Now of course this very small  passage contains several rich (to use one of John Franklin's favourite words) and evocative phrases, and I don't want to gloss over the myriad of subtle and multilayered meanings. But...actually... I will, so if you want to avoid my bumbling wrestling with concepts that are at the very edge of human ability to explain them - or this human's abilities anyway - skip down now to the last paragraph of this post. God breathed into the creature God had just made from dust and the result was a nephesh, a soul. To put it another way,  the Spirit of the one from whom all things derive was placed into a being formed within the time/space continuum and the result of this was the existence of nephesh. So nephesh is, according to this one verse,  that which arises when pure consciousness is manifested in the world of form and substance.Aha!

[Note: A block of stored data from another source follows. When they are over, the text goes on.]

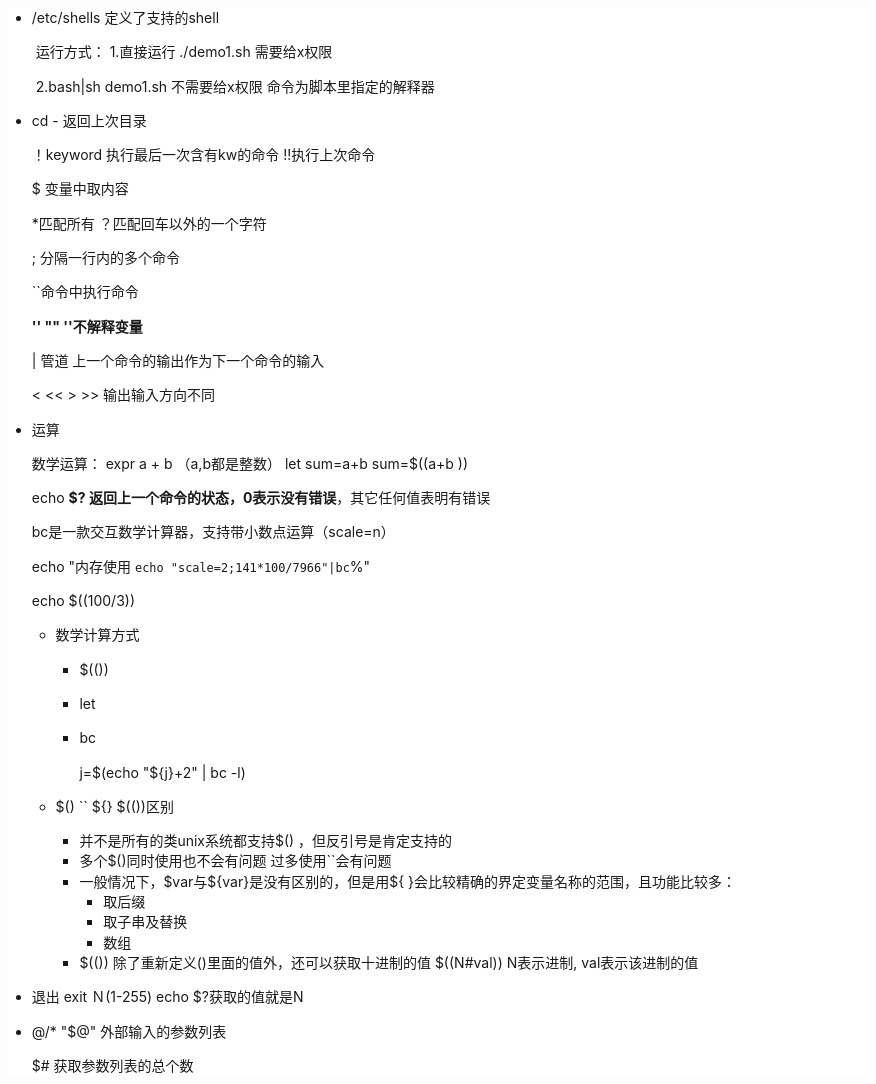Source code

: * /etc/shells 定义了支持的shell 

  ​	运行方式： 1.直接运行 ./demo1.sh 需要给x权限

  ​			     2.bash|sh 	 demo1.sh 不需要给x权限  命令为脚本里指定的解释器

* cd - 返回上次目录

  ！keyword  执行最后一次含有kw的命令   !!执行上次命令

  $ 变量中取内容

  *匹配所有 ？匹配回车以外的一个字符

  ; 分隔一行内的多个命令

  ``命令中执行命令

  **'' "" 		''不解释变量**

  | 管道 上一个命令的输出作为下一个命令的输入

  < << > >> 输出输入方向不同

* 运算

  数学运算： expr  a + b （a,b都是整数）  let sum=a+b   sum=$((a+b ))

  echo **$? 返回上一个命令的状态，0表示没有错误**，其它任何值表明有错误 

  

  bc是一款交互数学计算器，支持带小数点运算（scale=n）

   echo "内存使用 `echo "scale=2;141*100/7966"|bc`%"

  echo $((100/3))

  * 数学计算方式

    * $(())

    * let

    * bc

      j=\$(echo "${j}+2" | bc -l)

  * $() ``  \${} \$(())区别
    * 并不是所有的类unix系统都支持$() ，但反引号是肯定支持的 
    * 多个$()同时使用也不会有问题 过多使用``会有问题
    * 一般情况下，\$var与\${var}是没有区别的，但是用${ }会比较精确的界定变量名称的范围，且功能比较多：
      * 取后缀
      * 取子串及替换
      * 数组
    * $(()) 除了重新定义()里面的值外，还可以获取十进制的值 \$((N#val)) N表示进制, val表示该进制的值

* 退出 exit Ｎ(1-255) echo $?获取的值就是N

* $@/$* "$@"  外部输入的参数列表

  $# 获取参数列表的总个数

Now this was a helpful idea to me, because right there in the middle of  that big old church with the dignitaries of the Presbytry of Otago and Southland all around me I suddenly had a visual image of something which I have been struggling to explain to myself for a long time, namely the shape of my own fractured interior and what it is I am doing when I rise early in the morning and try as hard as I can to be still. I have (or, more accurately, I am ) a nephesh. This nephesh, because of the way I have been shaped and because of the way I have interacted with the world over 60 something years is fractured and scattered and the variously divided; seemingly unrelated bits and pieces of it are what interact with the world around me, and with other people. But the divided up parts aren't ultimately fragmented. They have a point of union, in the same way that the branches of a tree have a point of union in the trunk of the tree: the undivided nephesh. When I wrap my old black cloak around myself and sit on my little prayer stool and say my holy word, I am intending to move from the divided branches inwards and downwards to their meeting point in the trunk. I am seeking to dwell, for a short time anyway, in the undivided nephesh which lies at the centre of my being. And I am wishing to dwell there not so much because that is some sort of final destination, but because it is the path, actually the only path, to what lies within and below it, deeper still, and one with it: that ground which is, says Meister Eckhart, my ground and God's ground. In silence I intend to locate myself in pure awareness which is, like God, no-thing.

Following the induction there was the usual cup of tea  and a chance to talk to a few of the many people I knew. I drove home glad to have been there: glad for Knox, for Kerry and for the hearing of John's lovely phrase. I woke early this morning and took my seat all the more easily for having heard it.